Şeref günüdür. Tüm yurtseverler alanlara çıksın. Özgürlüğümüzü
kazanalım.”
Melle: Ülkesi olmayanın dini de yoktur!
Rojava devrimindeki en etkili ve önemli faktör, tüm Kürt illerinde
devrime ilişkin ilk toplantıların, camilerde gerçekleştirilmiş
olmasıydı. Halkın, “Camide neden toplanıyoruz?” sorusuna cevap doğal
halk öncüleri olan melleler tarafından cevaplandırılıyordu: “Camiler Hz.
Muhammed döneminde de halkın toplumsal sorunlarını gidermek için
toplanılıp, tartışılan yerlerdi. Sonradan alanı daraltıldı. Biz şimdi
eskisi gibi işlevli hale getiriyoruz.”
Hazırlıkların ardından Baas kurumlarının ele geçirildiği ilk kıvılcımın
yakıldığı yer olan Kobanê’de camilerde, namaz sonrası melleler
duyurular yaparak, halkın eylem ve yürüyüş yapacağı yeri ve günü
belirtip, katılım çağrısında bulunuyordu.

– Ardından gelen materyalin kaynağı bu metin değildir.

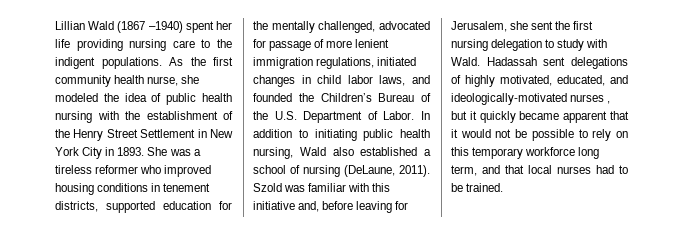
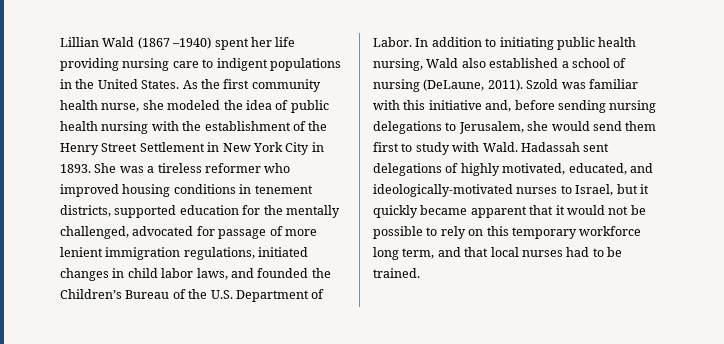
[216,39,232,48] [55,57,162,69] the indigent populations. -> [216,58,341,71] [60,79,180,89] indigent populations in the United States.
[356,201,409,213] [451,21,594,32] [451,39,543,51] leaving for Jerusalem, she sent the first nursing delegation -> [557,100,657,113] [373,121,657,134] [373,142,399,152] sending nursing delegations to Jerusalem, she would send them first
[607,101,611,104] , -> [560,184,614,196] to Israel,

Melleler tarafından camilerde
yapılan duyurularda; “Ülkesi olmayanın, dini de yoktur” deniliyordu. Bu
slogan Rojava Devrimi’ne damgası vuran en önemli yol gösterici sözlerden
oldu.
Ve halk, yönetime el koyuyor...
Tarih 19 Temmuz 2012, saat 01.00’ı gösterdiğinde Kobanê halkı, örgütlü
bir şekilde, öncelikle şehrin çıkış yolu üzerinde bulunan devlete ait
tütün mamüllerinin bulunduğu satış noktasına el koydu. Halk tarafından
oluşturulan silahlı güçler (YPG) şehrin giriş ve çıkışını kontrol altına
aldıktan sonra, halk devlete ait birçok kurumu denetimi altına aldı.

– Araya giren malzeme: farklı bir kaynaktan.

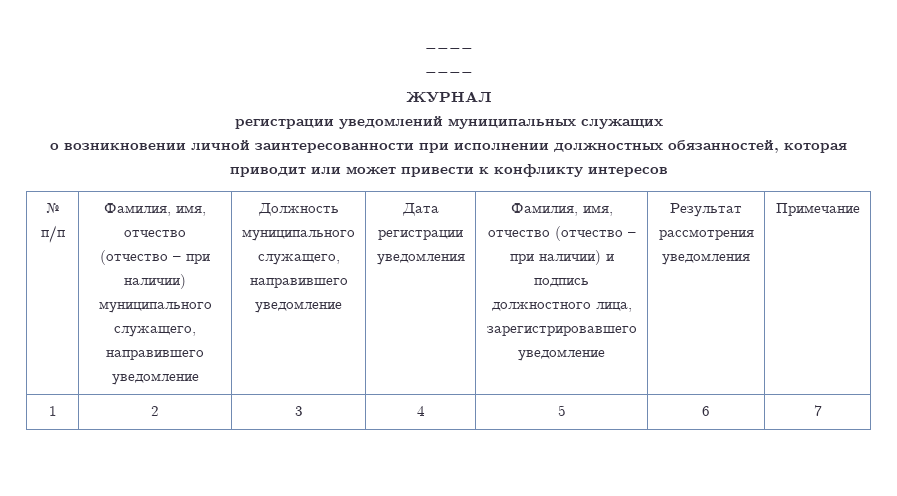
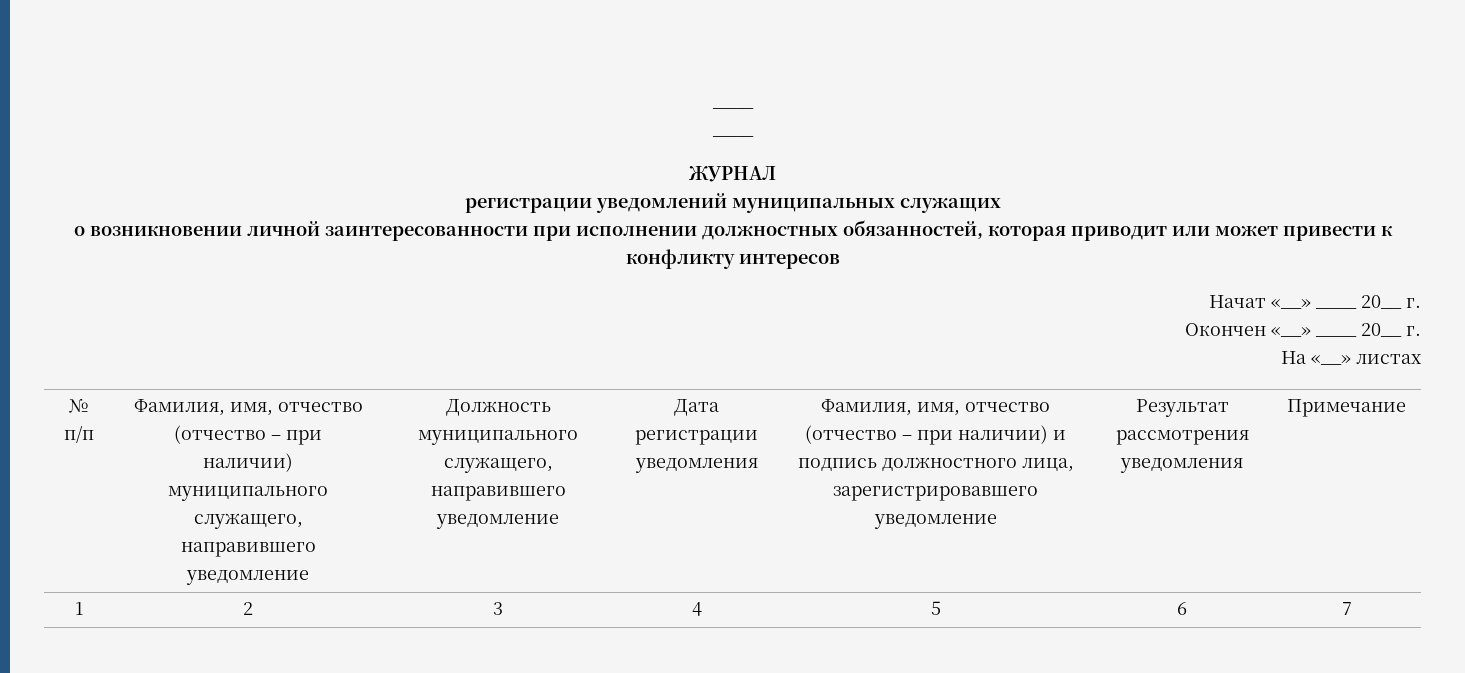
(668, 172) none -> [1209,295,1421,309] [1185,323,1421,337] [1281,351,1421,365] // Начат «__» ____ 20__ г. // Окончен «__» ____ 20__ г. // На «__» листах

Merkez Seqafi adı verilen Kültür Merkezi ve sırasıyla Baas Partisi, halk
halı kursu merkezleri, mahkeme binası ve pek çok kurumun tamamı
barışçıl yöntemlerle Rojava halkının kontrolüne geçti. Kan
dökülmemesinin en büyük nedeni Baas Rejimi’ne bağlı Emin Askeri denilen
silahlı güçlerin halk liderleri tarafından ikna edilmesi ve can
güvenliklerinin sağlanacağı garantisi verilmesi oldu. Kaldı ki, zaten
halk tarafından kuşatılan bu birliklerin karşı koyma şansı da yoktu.
Halen bu birlikler, sivilleştirilip, silahlı halk güçleri tarafından can
güvenlikleri korunmaktadır. Bir kısmı kaçak yollardan Arap kentlerine
dönerken, bir bölümü de Özgür Suriye Ordusu’nun (diğer bir adıyla
Muhalifler) bölgedeki etkinliği nedeniyle can güvenliklerinin olmaması
gerekçesi ile Kobanê’de kalmaya devam etmektedir.